=== Task instructions ===
Copy everything in the basketball recap below from "Houston, on the" down to "full of them.", substituting "discouraging" for "dispiriting".

Hayward (15 of his team-high 22 points after halftime) and point guard Shelvin Mack (13 of his 16, including a big game-tying 3 in the final minute) carried the offensive load while Favors and reserve big man Trevor Booker, to whom Snyder turned late instead of shot-blocker Rudy Gobert, cleaned the glass and protected the paint. Small-ball (or smaller-ball, anyway) lineups without Gobert outscored Houston by 16 points in just under 25 minutes of floor time on Wednesday, tilting the game in Utah’s favor at the right time and enabling the Jazz to escape Toyota Center with their sixth win in seven games.
“We as a team, we just made the plays in the second half,” Hayward said after the game, according to Tony Jones of the Salt Lake Tribune. “We didn’t play very well in the first half, but guys stepped up when they needed to and made big shots. We all rebounded, we got steals, and it was a great win because of that.”
And, of course, because of what else it got Utah.
With the win, the Jazz improved to 35-36; with the loss, Houston dropped to 35-37. That means Utah now sits in sole possession of eighth place in the West, a half-game ahead of Houston in the race for the conference’s final playoff berth. The win also earned Utah a split of the four-game regular-season series between the two teams, meaning the Jazz will no longer lose the first tiebreaker should the two teams finish with the same record. (As it stands, though, they’d lose the third, which is record within one’s own division, and fourth, record within the conference.)
And since the Jazz have a game in hand and an easier closing schedule than the Rockets, and since the Dallas Mavericks are still reeling from the revelation that Chandler Parsons will miss the rest of the season, the win gave their postseason odds a real boost; after Wednesday’s win, FiveThirtyEight’s prediction model has the likelihood of the Jazz making the playoffs at 90 percent.
Houston, on the other hand, saw its odds drop to 71 percent — again, the likelihood of the wounded Mavs dropping out after losing of eight of their last 10, including a Wednesday defeat at the hands of the sixth-seeded Portland Trail Blazers, and one of their best players means there’s probably another spot open — and watched an opportunity to move into seventh place morph into one of the more dispiriting losses of a season full of them.
Patrick Beverley slammed a cabinet door in his locker and yelled “F***!”

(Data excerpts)
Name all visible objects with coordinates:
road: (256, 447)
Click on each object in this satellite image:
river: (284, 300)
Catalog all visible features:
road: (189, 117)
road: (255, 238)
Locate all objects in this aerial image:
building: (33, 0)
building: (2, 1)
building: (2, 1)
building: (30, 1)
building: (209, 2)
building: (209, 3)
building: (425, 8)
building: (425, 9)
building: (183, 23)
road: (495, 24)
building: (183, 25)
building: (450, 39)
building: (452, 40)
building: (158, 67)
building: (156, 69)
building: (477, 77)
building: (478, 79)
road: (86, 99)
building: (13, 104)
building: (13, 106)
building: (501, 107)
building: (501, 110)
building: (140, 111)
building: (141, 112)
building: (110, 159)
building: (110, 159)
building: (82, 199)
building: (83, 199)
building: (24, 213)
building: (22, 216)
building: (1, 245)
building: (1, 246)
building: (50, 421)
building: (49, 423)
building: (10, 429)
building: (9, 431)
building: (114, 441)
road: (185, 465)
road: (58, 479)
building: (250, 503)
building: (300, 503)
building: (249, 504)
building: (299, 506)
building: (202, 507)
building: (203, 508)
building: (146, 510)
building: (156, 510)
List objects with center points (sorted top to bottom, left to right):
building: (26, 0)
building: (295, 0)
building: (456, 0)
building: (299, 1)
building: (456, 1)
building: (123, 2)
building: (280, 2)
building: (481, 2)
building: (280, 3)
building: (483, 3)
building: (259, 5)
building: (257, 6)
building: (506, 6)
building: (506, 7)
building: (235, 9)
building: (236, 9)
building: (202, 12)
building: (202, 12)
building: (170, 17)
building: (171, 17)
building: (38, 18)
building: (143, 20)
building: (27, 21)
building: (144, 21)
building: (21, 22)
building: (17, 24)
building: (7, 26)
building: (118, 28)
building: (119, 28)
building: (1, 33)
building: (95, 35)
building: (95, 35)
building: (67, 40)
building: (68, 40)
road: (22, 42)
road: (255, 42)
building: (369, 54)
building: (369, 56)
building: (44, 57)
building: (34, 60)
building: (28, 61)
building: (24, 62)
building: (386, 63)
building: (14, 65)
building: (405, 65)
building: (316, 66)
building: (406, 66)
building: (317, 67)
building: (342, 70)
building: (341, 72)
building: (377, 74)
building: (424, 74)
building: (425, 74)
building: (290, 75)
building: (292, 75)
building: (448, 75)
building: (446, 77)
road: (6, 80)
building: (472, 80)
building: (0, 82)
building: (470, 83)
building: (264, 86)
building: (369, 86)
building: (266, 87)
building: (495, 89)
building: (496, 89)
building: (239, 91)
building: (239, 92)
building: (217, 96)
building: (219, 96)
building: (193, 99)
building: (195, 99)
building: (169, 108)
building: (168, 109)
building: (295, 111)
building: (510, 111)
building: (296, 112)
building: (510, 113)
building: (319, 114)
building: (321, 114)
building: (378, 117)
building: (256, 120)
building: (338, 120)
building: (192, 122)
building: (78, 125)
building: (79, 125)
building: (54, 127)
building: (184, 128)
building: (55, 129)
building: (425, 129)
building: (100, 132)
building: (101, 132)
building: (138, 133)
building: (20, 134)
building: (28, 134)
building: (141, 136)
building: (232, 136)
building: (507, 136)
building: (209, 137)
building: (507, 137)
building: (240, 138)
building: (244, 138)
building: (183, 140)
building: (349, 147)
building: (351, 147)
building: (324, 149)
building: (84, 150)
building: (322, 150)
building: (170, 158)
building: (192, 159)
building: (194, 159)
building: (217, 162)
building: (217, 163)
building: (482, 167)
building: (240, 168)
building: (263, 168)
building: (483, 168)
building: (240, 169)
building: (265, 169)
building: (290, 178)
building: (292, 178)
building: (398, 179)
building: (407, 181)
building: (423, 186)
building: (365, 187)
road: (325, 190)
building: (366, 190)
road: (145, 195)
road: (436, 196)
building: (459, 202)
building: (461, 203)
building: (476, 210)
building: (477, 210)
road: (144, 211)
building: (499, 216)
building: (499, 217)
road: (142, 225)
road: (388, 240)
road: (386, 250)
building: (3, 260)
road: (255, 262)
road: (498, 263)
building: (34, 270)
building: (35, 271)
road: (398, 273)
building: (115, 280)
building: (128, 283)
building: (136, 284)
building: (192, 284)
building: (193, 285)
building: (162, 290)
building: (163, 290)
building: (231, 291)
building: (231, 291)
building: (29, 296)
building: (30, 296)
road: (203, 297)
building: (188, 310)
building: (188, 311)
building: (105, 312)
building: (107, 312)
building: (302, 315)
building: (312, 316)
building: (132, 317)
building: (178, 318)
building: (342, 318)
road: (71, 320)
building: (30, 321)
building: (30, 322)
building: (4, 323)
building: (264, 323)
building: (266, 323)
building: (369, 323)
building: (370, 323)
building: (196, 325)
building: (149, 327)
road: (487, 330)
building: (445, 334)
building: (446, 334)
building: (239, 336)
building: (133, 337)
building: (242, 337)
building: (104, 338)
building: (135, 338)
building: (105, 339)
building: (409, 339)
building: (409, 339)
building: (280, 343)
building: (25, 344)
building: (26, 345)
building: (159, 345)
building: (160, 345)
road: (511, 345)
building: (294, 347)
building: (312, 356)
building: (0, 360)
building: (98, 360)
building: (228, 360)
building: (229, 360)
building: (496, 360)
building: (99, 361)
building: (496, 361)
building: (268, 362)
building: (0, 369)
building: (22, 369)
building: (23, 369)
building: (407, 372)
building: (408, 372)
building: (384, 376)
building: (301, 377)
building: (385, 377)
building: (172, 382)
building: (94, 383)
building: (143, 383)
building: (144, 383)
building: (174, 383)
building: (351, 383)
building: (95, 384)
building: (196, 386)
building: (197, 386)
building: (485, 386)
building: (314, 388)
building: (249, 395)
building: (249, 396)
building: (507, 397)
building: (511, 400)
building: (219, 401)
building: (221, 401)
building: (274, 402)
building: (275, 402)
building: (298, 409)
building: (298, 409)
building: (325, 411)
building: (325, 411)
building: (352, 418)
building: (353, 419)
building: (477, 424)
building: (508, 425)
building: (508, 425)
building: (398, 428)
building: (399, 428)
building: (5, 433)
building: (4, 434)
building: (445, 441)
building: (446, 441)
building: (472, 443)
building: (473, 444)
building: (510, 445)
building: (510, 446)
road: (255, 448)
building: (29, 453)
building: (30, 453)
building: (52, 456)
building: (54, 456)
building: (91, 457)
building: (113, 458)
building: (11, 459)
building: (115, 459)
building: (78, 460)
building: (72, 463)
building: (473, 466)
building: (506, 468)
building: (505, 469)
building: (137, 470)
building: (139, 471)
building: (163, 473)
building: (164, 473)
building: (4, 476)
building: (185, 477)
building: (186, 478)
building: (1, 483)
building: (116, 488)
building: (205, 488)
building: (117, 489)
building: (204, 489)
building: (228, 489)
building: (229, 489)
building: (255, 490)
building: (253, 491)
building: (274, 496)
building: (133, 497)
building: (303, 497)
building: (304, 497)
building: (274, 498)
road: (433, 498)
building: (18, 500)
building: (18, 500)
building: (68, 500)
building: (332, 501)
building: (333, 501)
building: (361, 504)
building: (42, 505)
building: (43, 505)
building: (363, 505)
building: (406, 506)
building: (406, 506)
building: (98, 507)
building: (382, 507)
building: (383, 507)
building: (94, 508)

=== Written reply ===
Houston, on the other hand, saw its odds drop to 71 percent — again, the likelihood of the wounded Mavs dropping out after losing of eight of their last 10, including a Wednesday defeat at the hands of the sixth-seeded Portland Trail Blazers, and one of their best players means there’s probably another spot open — and watched an opportunity to move into seventh place morph into one of the more discouraging losses of a season full of them.